Designed to coincide with this year’s G8 summit in Trieste, Italy, beginning on 2 March, Friends of the Earth (FoE) has called on the organisation of the world’s richest nations and Russia to face the issue of nuclear risk in Central and Eastern Europe. The NGO has released a new report Limited Safety/Unlimited Risk criticising the G8’s failure

“to shut down high-risk reactors” and demands that it stops “squandering tax-payers’ millions in subsidies to its ailing and discredited nuclear power”.

At the 1992 G7 meeting in Munich, before Russia was admitted, governments promised that Soviet-designed nuclear plants in Central and Eastern Europe would be shut down to prevent another disaster like Chernobyl, but so far, says FoE, none of these reactors have been closed. The environmental organisation points out that during this time new plants using Soviet-era designs, such as Temelin in the Czech Republic, which has resulted in a diplomatic row with Austria and wide-scale protests (see related story), have begun operations. In its Agenda 2000, the EU’s blueprint on enlargement for 13 applicant nations, the need for high nuclear safety was confirmed and closure timetables were established. For example, FoE says, the Kozloduy plant in Bulgaria was to be closed by 1998, but still remains open (see related story).

FoE alleges that “dodgy fix-it contracts in Central and Eastern Europe for the West’s desperate nuclear industry (i.e. Siemens/Framatom) have resulted in the operational lives of dangerous reactors being extended”. It says that European governments and NGOs are sceptical of safety assessments and methodologies to improve safety in old plants already officially declared ‘non-upgradable’, as Austria is in the case of the Temelin plant.

In particular, the organisation points to a report to the Austrian Federal Ministry of Agriculture and Forestry, Environment and Water Management by a University of Vienna department, which states that, with regards to the K2/R4 reactors in the Ukraine (see related story), “safety issues (are) not dealt with adequately”. The report said that the problems were so severe that they “call into question the concept of

the modernisation program” and that claims that “K2R4 (is) reaching an internationally acceptable safety level….are in no way substantiated.”

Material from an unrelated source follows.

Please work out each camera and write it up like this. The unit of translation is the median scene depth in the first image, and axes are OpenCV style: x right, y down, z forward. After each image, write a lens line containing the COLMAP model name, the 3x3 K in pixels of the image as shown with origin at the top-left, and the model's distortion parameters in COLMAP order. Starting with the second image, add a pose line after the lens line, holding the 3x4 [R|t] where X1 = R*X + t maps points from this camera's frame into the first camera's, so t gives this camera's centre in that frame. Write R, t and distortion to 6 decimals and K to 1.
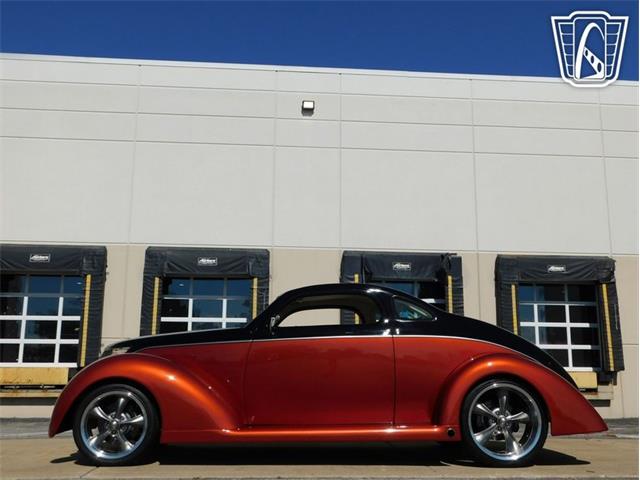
lens RADIAL K [[671.9, 0, 320.0], [0, 671.9, 240.0], [0, 0, 1]] dist [0.021071, 0.006328]
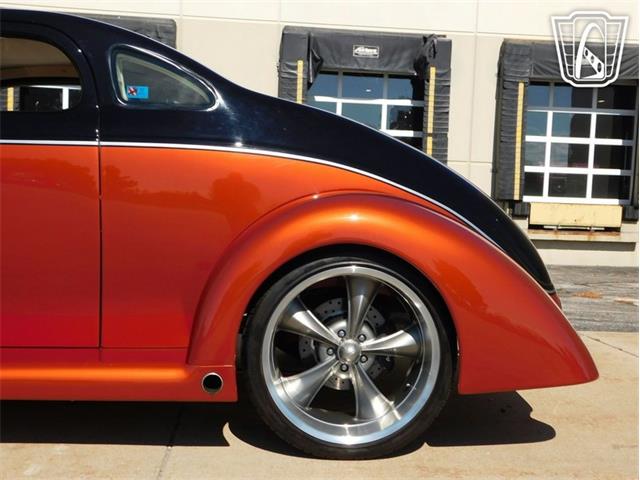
lens RADIAL K [[766.4, 0, 320.0], [0, 766.4, 240.0], [0, 0, 1]] dist [0.039238, 0.032107]
pose [[0.999535, 0.030266, 0.003715, 0.078556], [-0.030203, 0.965872, 0.257251, 0.024917], [0.004198, -0.257244, 0.966337, 0.176175]]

“Kozloduy in Bulgaria was declared non-upgradeable. Bohunice in Slovakia was declared non-upgradeable,” says Patricia Lorenz from FoE Europe. “Vague talk of ‘safety improvements’ is nothing more than a PR strategy. An evaluation must be made, clear goals must be set and the final closure of high risk reactors assured.”

FoE argues that money spent on extending the operational life of nuclear reactors diverts investment from other opportunities and in its report sets out the following guidelines:

  • projects in the East must not be of lower standard than those financed in the West;
  • there should be no case-by-case approach to safety assessments. A clear methodology and safety targets must be applied;
  • International Atomic Energy Agency (IAEA) standards are insufficient;
  • nuclear safety standards must be up-to-date and safety standards from the 1960s and 1970s are not acceptable; and
  • information must be made public without exceptions.

The G8 was to discuss plans for the disposal of plutonium from

nuclear weapons and financing the production and use of MOX, a plutonium-based fuel. “Friends of the Earth calls on the G8 to stop hijacking the disarmament issue to justify MOX fuel production,” Lorenz says. “The G8 plutonium plans would require yet more tax-payer money being poured into the bottomless pit that is the nuclear industry and more dodgy modifications to nuclear plants in the former Soviet Union and so further delay the closure of high risk reactors.”

A demonstration by FOE activists from Austria, Croatia, the Czech Republic and Slovenia was planned for 2 March in front of the G8’s meeting place. Further information and the report Limited Safety/ Unlimited Risk is available on the FoE Europe website.